**Task details**
Rewrite the source text in the material below as a JSON list of strings, one string per line, with blank lines omitted. Leave the pictures out of your answer.

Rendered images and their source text
================

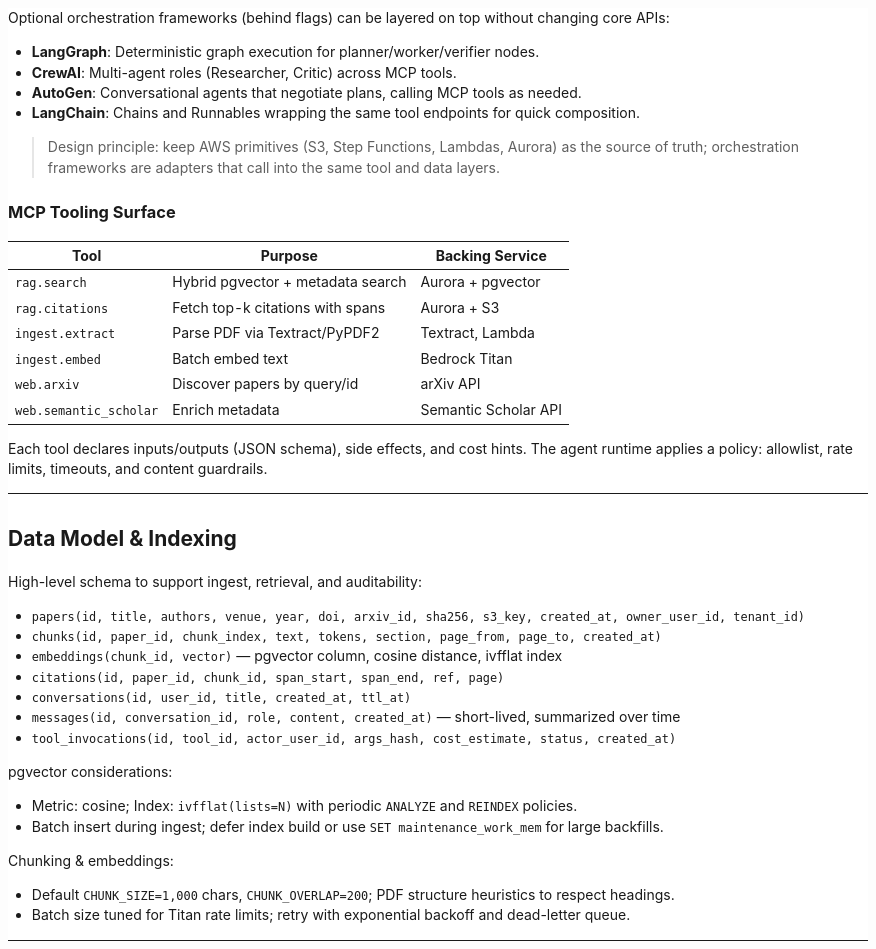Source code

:Optional orchestration frameworks (behind flags) can be layered on top without changing core APIs:

- **LangGraph**: Deterministic graph execution for planner/worker/verifier nodes.
- **CrewAI**: Multi-agent roles (Researcher, Critic) across MCP tools.
- **AutoGen**: Conversational agents that negotiate plans, calling MCP tools as needed.
- **LangChain**: Chains and Runnables wrapping the same tool endpoints for quick composition.

> Design principle: keep AWS primitives (S3, Step Functions, Lambdas, Aurora) as the source of truth; orchestration frameworks are adapters that call into the same tool and data layers.

### MCP Tooling Surface

| Tool | Purpose | Backing Service |
|------|---------|-----------------|
| `rag.search` | Hybrid pgvector + metadata search | Aurora + pgvector |
| `rag.citations` | Fetch top-k citations with spans | Aurora + S3 |
| `ingest.extract` | Parse PDF via Textract/PyPDF2 | Textract, Lambda |
| `ingest.embed` | Batch embed text | Bedrock Titan |
| `web.arxiv` | Discover papers by query/id | arXiv API |
| `web.semantic_scholar` | Enrich metadata | Semantic Scholar API |

Each tool declares inputs/outputs (JSON schema), side effects, and cost hints. The agent runtime applies a policy: allowlist, rate limits, timeouts, and content guardrails.

---

## Data Model & Indexing

High-level schema to support ingest, retrieval, and auditability:

- `papers(id, title, authors, venue, year, doi, arxiv_id, sha256, s3_key, created_at, owner_user_id, tenant_id)`
- `chunks(id, paper_id, chunk_index, text, tokens, section, page_from, page_to, created_at)`
- `embeddings(chunk_id, vector)`  — pgvector column, cosine distance, ivfflat index
- `citations(id, paper_id, chunk_id, span_start, span_end, ref, page)`
- `conversations(id, user_id, title, created_at, ttl_at)`
- `messages(id, conversation_id, role, content, created_at)`  — short-lived, summarized over time
- `tool_invocations(id, tool_id, actor_user_id, args_hash, cost_estimate, status, created_at)`

pgvector considerations:
- Metric: cosine; Index: `ivfflat(lists=N)` with periodic `ANALYZE` and `REINDEX` policies.
- Batch insert during ingest; defer index build or use `SET maintenance_work_mem` for large backfills.

Chunking & embeddings:
- Default `CHUNK_SIZE=1,000` chars, `CHUNK_OVERLAP=200`; PDF structure heuristics to respect headings.
- Batch size tuned for Titan rate limits; retry with exponential backoff and dead-letter queue.

---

================

**Answer to this exercise**
[
  "Source code",
  ":Optional orchestration frameworks (behind flags) can be layered on top without changing core APIs:",
  "- **LangGraph**: Deterministic graph execution for planner/worker/verifier nodes.",
  "- **CrewAI**: Multi-agent roles (Researcher, Critic) across MCP tools.",
  "- **AutoGen**: Conversational agents that negotiate plans, calling MCP tools as needed.",
  "- **LangChain**: Chains and Runnables wrapping the same tool endpoints for quick composition.",
  "> Design principle: keep AWS primitives (S3, Step Functions, Lambdas, Aurora) as the source of truth; orchestration frameworks are adapters that call into the same tool and data layers.",
  "### MCP Tooling Surface",
  "| Tool | Purpose | Backing Service |",
  "|------|---------|-----------------|",
  "| `rag.search` | Hybrid pgvector + metadata search | Aurora + pgvector |",
  "| `rag.citations` | Fetch top-k citations with spans | Aurora + S3 |",
  "| `ingest.extract` | Parse PDF via Textract/PyPDF2 | Textract, Lambda |",
  "| `ingest.embed` | Batch embed text | Bedrock Titan |",
  "| `web.arxiv` | Discover papers by query/id | arXiv API |",
  "| `web.semantic_scholar` | Enrich metadata | Semantic Scholar API |",
  "Each tool declares inputs/outputs (JSON schema), side effects, and cost hints. The agent runtime applies a policy: allowlist, rate limits, timeouts, and content guardrails.",
  "---",
  "## Data Model & Indexing",
  "High-level schema to support ingest, retrieval, and auditability:",
  "- `papers(id, title, authors, venue, year, doi, arxiv_id, sha256, s3_key, created_at, owner_user_id, tenant_id)`",
  "- `chunks(id, paper_id, chunk_index, text, tokens, section, page_from, page_to, created_at)`",
  "- `embeddings(chunk_id, vector)`  — pgvector column, cosine distance, ivfflat index",
  "- `citations(id, paper_id, chunk_id, span_start, span_end, ref, page)`",
  "- `conversations(id, user_id, title, created_at, ttl_at)`",
  "- `messages(id, conversation_id, role, content, created_at)`  — short-lived, summarized over time",
  "- `tool_invocations(id, tool_id, actor_user_id, args_hash, cost_estimate, status, created_at)`",
  "pgvector considerations:",
  "- Metric: cosine; Index: `ivfflat(lists=N)` with periodic `ANALYZE` and `REINDEX` policies.",
  "- Batch insert during ingest; defer index build or use `SET maintenance_work_mem` for large backfills.",
  "Chunking & embeddings:",
  "- Default `CHUNK_SIZE=1,000` chars, `CHUNK_OVERLAP=200`; PDF structure heuristics to respect headings.",
  "- Batch size tuned for Titan rate limits; retry with exponential backoff and dead-letter queue.",
  "---"
]